_TASK ITEM:_
Copy the data that follows exactly, and include none of its images.

Start of DATA EXCERPTS

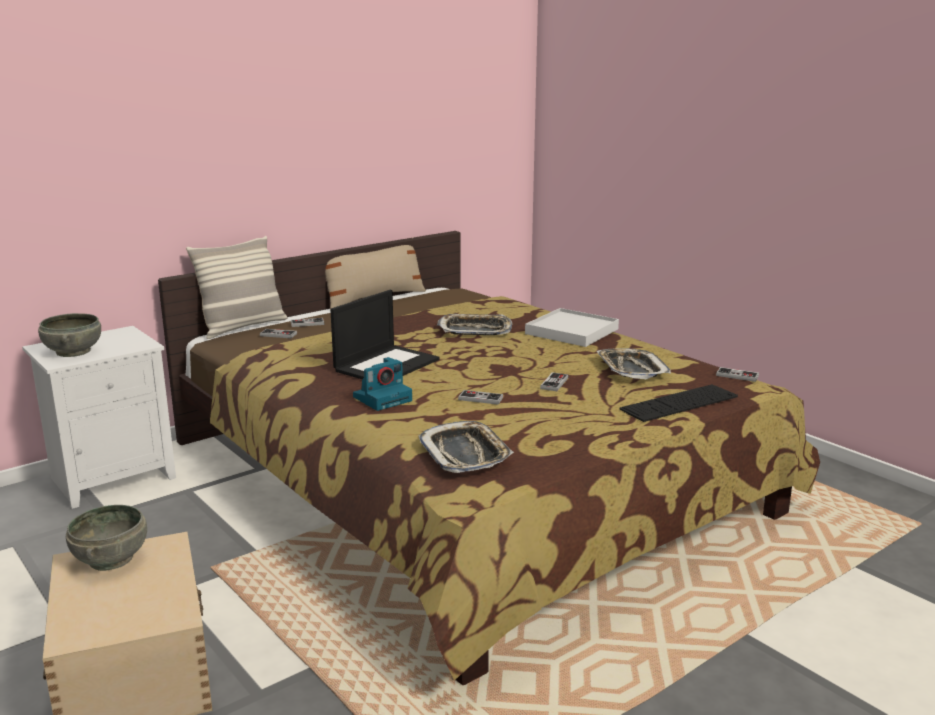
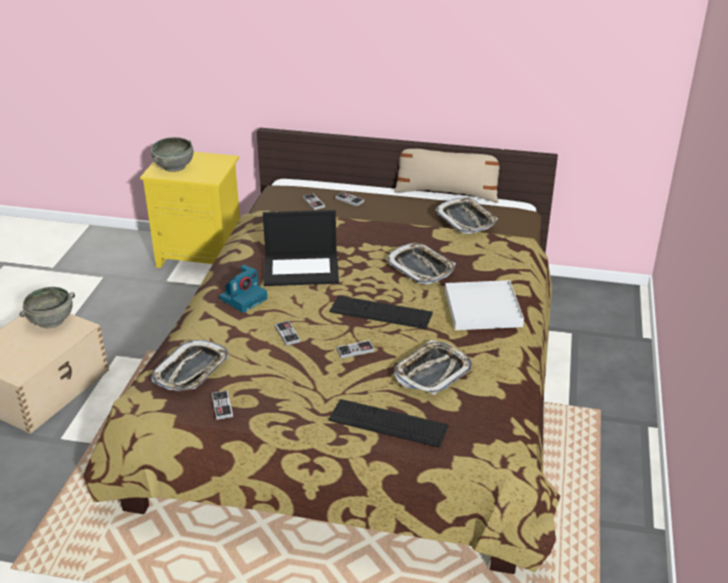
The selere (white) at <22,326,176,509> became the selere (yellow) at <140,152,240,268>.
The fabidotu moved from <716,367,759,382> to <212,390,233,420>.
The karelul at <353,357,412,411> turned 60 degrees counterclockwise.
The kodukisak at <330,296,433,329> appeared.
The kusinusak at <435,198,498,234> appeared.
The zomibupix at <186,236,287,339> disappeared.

End of DATA EXCERPTS

_WRITTEN ANSWER:_
The selere (white) at <22,326,176,509> became the selere (yellow) at <140,152,240,268>.
The fabidotu moved from <716,367,759,382> to <212,390,233,420>.
The karelul at <353,357,412,411> turned 60 degrees counterclockwise.
The kodukisak at <330,296,433,329> appeared.
The kusinusak at <435,198,498,234> appeared.
The zomibupix at <186,236,287,339> disappeared.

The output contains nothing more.